The old v3-minimal base64 JSON audio protocol is not supported here.
Shape
FastAPI /ws
-> Pipecat FastAPIWebsocketTransport
-> OpenAI STT
-> LLM context aggregator
-> OpenAI LLM
-> OpenAI TTS
-> Pipecat websocket output
Run
cd AI-VideoAssistant-engine-v5-pipecat-minimal
uv venv .venv
source .venv/bin/activate
uv pip install -r requirements.txt
export OPENAI_API_KEY=...
uv run uvicorn engine.main:app --reload --host 0.0.0.0 --port 8001
Or pass keys directly in config.json.
uv run python -m engine.main --config ./config.json
Protocols
Pipecat-native endpoint:
ws://localhost:8001/ws
The websocket payloads are Pipecat protobuf frames. A client should use Pipecat's websocket client/serializer stack or generate frames compatible with pipecat.frames.protobufs.frames_pb2.
Important defaults:
- serializer:
ProtobufFrameSerializer - audio input: PCM16 mono
- sample rate:
16000 - endpoint:
/ws
Product endpoint:
ws://localhost:8001/ws-product
This endpoint uses a stable JSON/base64 protocol named va.ws.v1. It is meant for browser, mobile, or other product applications that should not depend on Pipecat's internal protobuf frame schema.
Start a session:
{
"type": "session.start",
"protocol": "va.ws.v1",
"audio": {
"encoding": "pcm_s16le",
"sample_rate": 16000,
"channels": 1
}
}
Send audio:
{
"type": "input.audio",
"audio": "<base64 pcm_s16le bytes>",
"sample_rate": 16000,
"channels": 1
}
The adapter also accepts raw binary websocket messages as PCM16 audio chunks. JSON/base64 is easier to inspect; binary is better for latency and bandwidth.
Stop:
{"type": "session.stop", "reason": "done"}
Cancel:
{"type": "response.cancel"}
Returned bot audio:
{
"type": "response.audio.delta",
"protocol": "va.ws.v1",
"seq": 1,
"audio": "<base64 pcm_s16le bytes>",
"bytes": 6400,
"sample_rate": 16000,
"channels": 1
}
Returned transcripts and assistant text:
{"type": "input.transcript.final", "text": "What's the weather?", "user_id": "...", "timestamp": "..."}
{"type": "response.text.started"}
{"type": "response.text.delta", "text": "It's "}
{"type": "response.text.delta", "text": "sunny in "}
{"type": "response.text.delta", "text": "Berlin."}
{"type": "response.text.final", "text": "It's sunny in Berlin.", "interrupted": false}
response.text.started fires at the start of every assistant turn (LLM
streaming reply, or a fixed TTSSpeakFrame greeting).

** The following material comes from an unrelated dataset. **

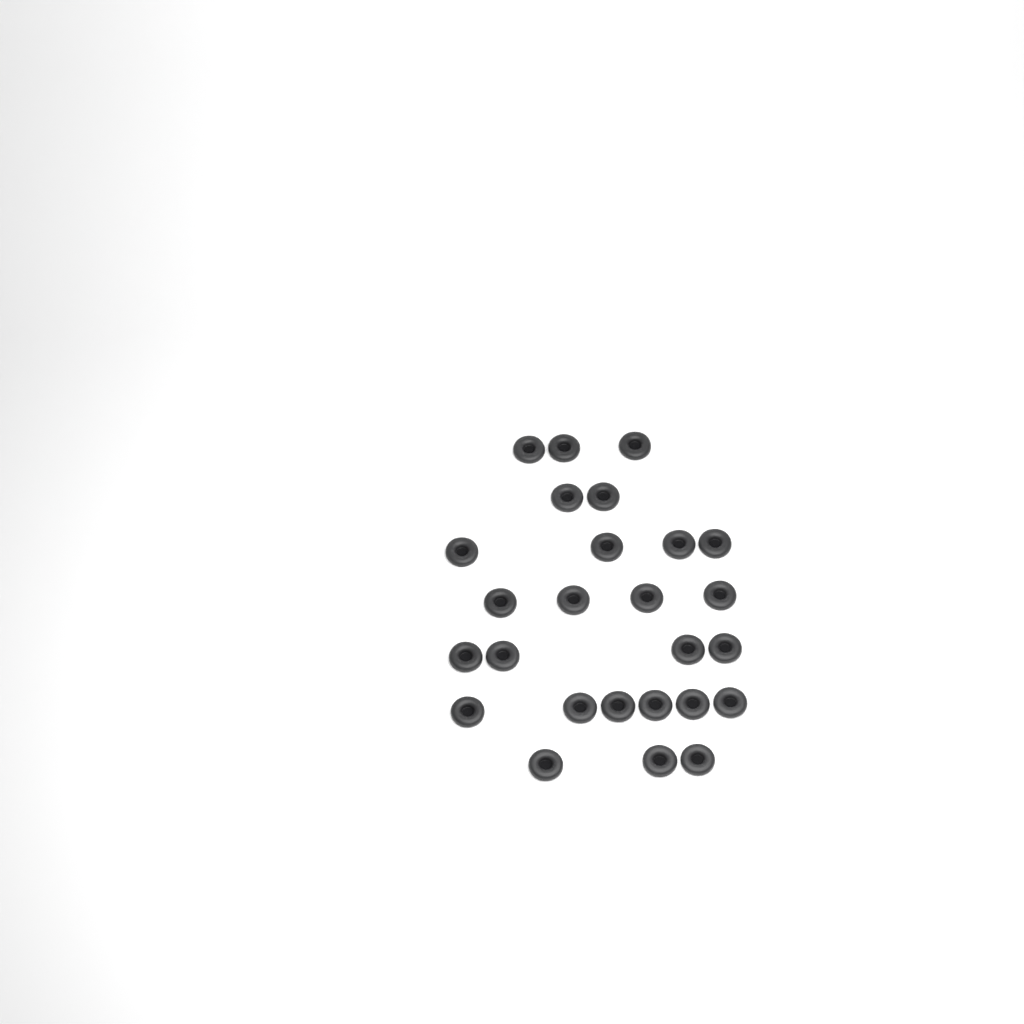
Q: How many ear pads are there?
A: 26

response.text.delta events stream LLM token chunks as they're produced,
ahead of the synthesized audio, because the producer sits upstream of
the TTS in the pipeline. response.text.final fires when the turn ends,
carrying the full concatenated assistant text and an interrupted flag
(true when an input.text or barge-in cut the turn short).
Xfyun TTS
The TTS provider can be switched to iFlytek/Xfyun's online TTS WebSocket API.

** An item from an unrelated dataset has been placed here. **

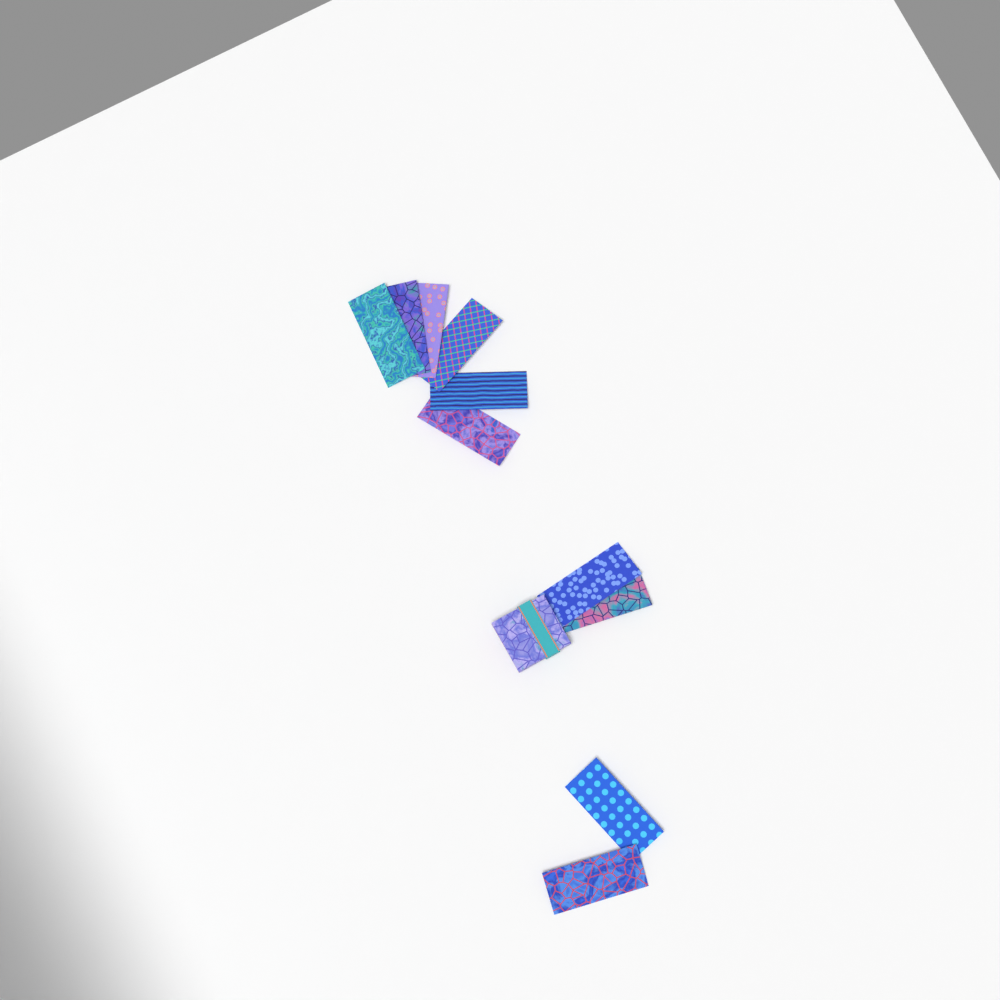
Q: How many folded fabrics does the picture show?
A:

The engine requests aue: "raw" PCM audio so the returned chunks can be sent
through the existing Pipecat/product audio path without MP3 decoding.
"tts": {
"provider": "xfyun",
"app_id": "your_xfyun_app_id",
"api_key": "your_xfyun_api_key",
"api_secret": "your_xfyun_api_secret",
"base_url": "wss://tts-api.xfyun.cn/v2/tts",
"voice": "x4_xiaoyan",
"aue": "raw",
"tte": "UTF8",
"speed": 50,
"volume": 50,
"pitch": 50,
"source_sample_rate_hz": 16000
}
Credentials may also be provided through XFYUN_APP_ID, XFYUN_API_KEY, and
XFYUN_API_SECRET.
Notes
This folder keeps the rewrite minimal on purpose. Dograh's useful pattern is the separation between app entrypoint, service factory, and pipeline builder; its workflow graph, database, telephony, recordings, and pricing layers are deliberately left out.